WHAT TO PRODUCE —
Retyping should cover only the lines from the one containing "de su parte para mantenerlo actualizado. Una" through the final line of the records, with pictures omitted.

(Collected data)
+ + + + + + +
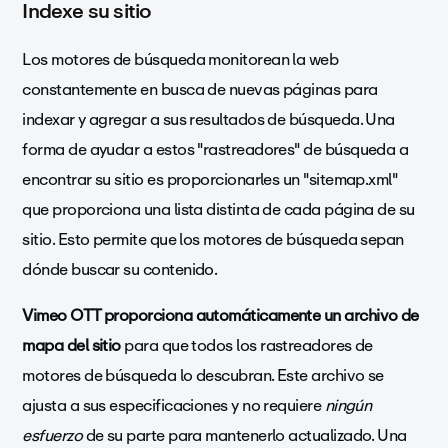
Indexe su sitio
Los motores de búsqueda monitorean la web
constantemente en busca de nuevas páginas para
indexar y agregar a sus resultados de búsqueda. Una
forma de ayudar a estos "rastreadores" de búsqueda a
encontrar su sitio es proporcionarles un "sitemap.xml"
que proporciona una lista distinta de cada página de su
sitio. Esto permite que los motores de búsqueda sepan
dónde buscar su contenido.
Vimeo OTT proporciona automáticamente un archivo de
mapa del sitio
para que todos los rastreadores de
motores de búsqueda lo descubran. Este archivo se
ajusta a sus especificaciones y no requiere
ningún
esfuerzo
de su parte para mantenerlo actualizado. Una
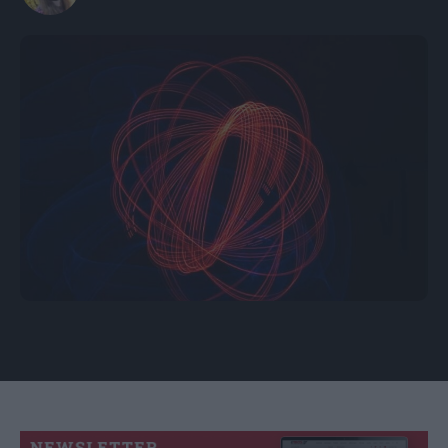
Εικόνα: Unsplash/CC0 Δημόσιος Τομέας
+ + + + + + +
RESPONSE BOX —
de su parte para mantenerlo actualizado. Una
Εικόνα: Unsplash/CC0 Δημόσιος Τομέας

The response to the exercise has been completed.